Last year, only 200 students were screened because of construction issues that kept the clinic closed for a few months. This year, Moilanen says, they’ve had far more new patients since they were open during the summer. They have neither the time nor the money to analyze the screening data, which they have turned over to Kaiser.

 

As a result of the ACEs screening, however, the entire staff is “a bit more understanding about some of the behaviors of the kids. And I think we encourage counseling a lot more than we ever did before,” says Moilanen. The staff has also done their own ACE scores and talked about handling vicarious trauma. Information for staff counseling is posted throughout the clinic as a result.

 

“There’s a different level of honesty and connection with the kids,” adds Moilanen, who trained, along with the other grantee staff, at Kaiser workshops on trauma-informed care. “It feels like it’s going to make a bigger impact.
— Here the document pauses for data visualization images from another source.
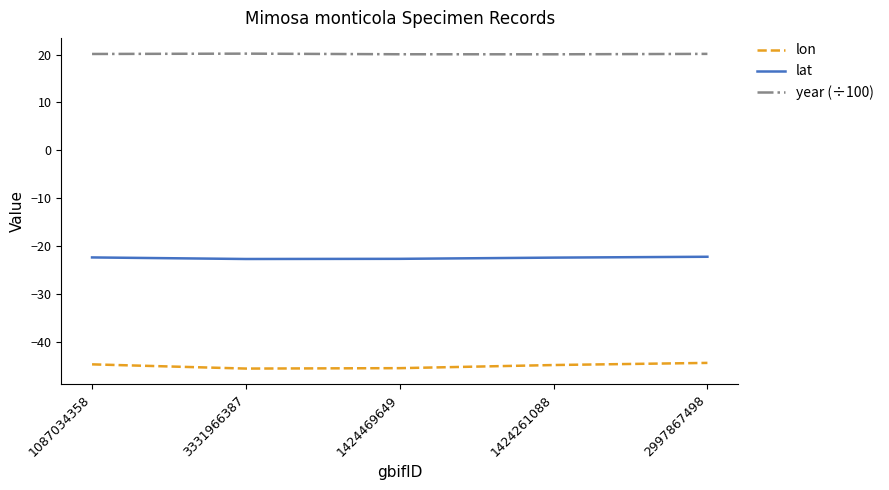

Does the chart have visible grid lines?

No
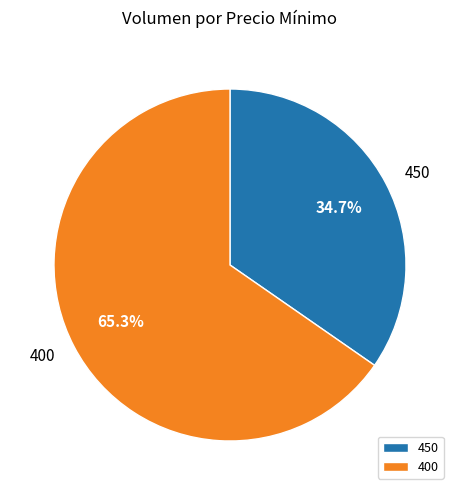

Between 400 and 450, which is larger?

400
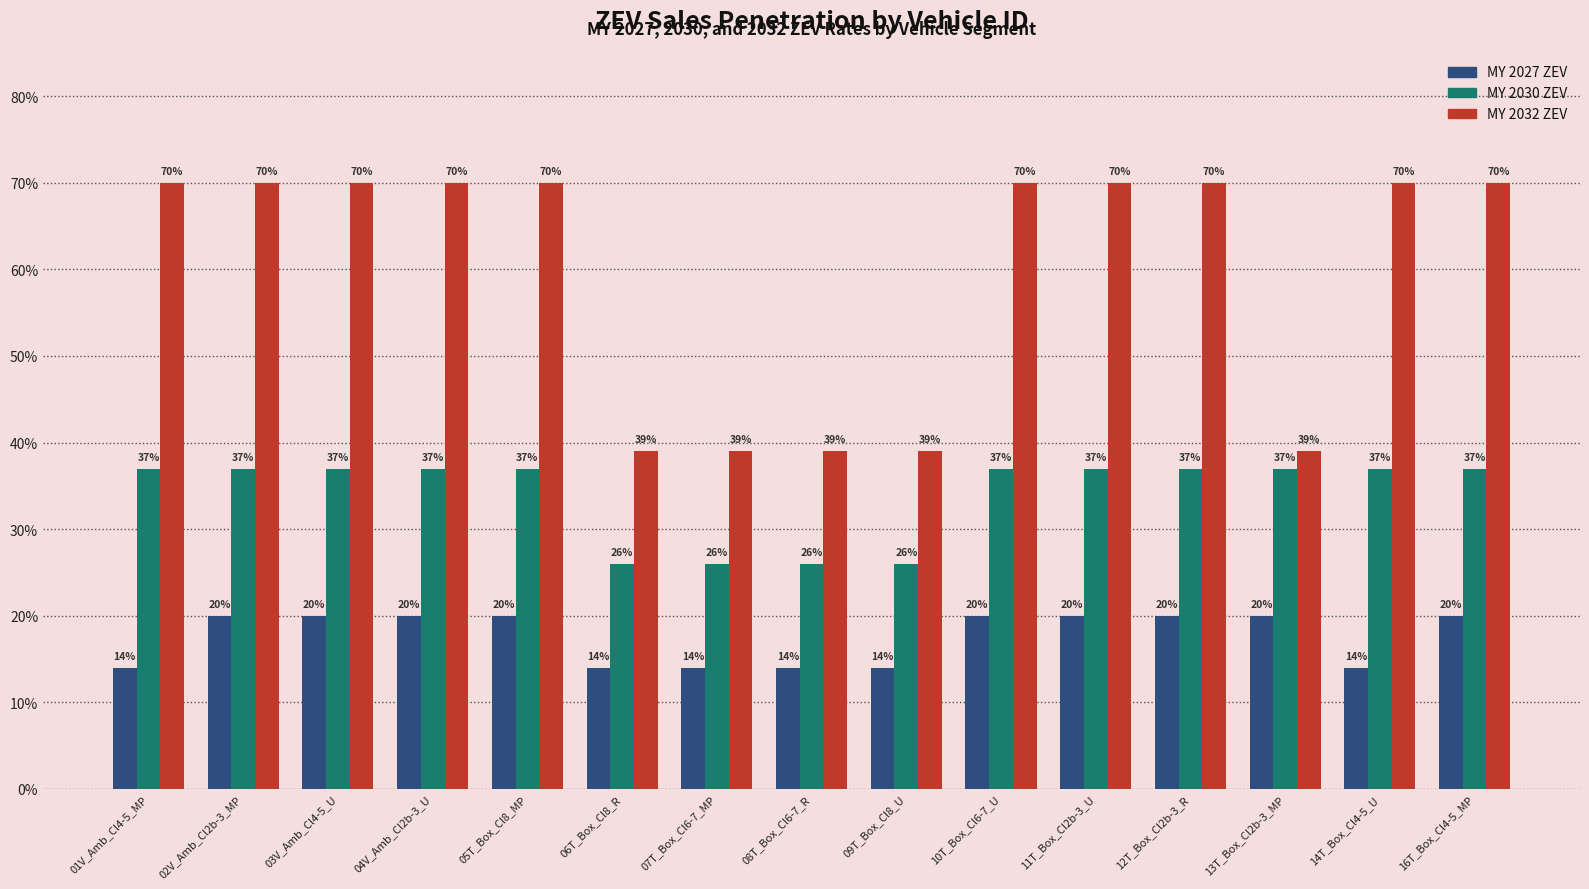

What position from the right is 14T_Box_Cl4-5_U?

2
Thinking back to my own experiences as a teen, it’s far more important to talk about these experiences earlier and prevent negative results from happening in the future.”

 

The clinic is just starting to get the school itself involved by getting permission to speak to the teachers about ACEs. Additionally, the clinic is turning a large room into a lounge area for the 100 or so students who visit the clinic each day so they’ll have a place to talk, get a free condom, cough drop (because teachers are nervous about whooping cough scares when children cough) or piece of fruit, and to share their experiences.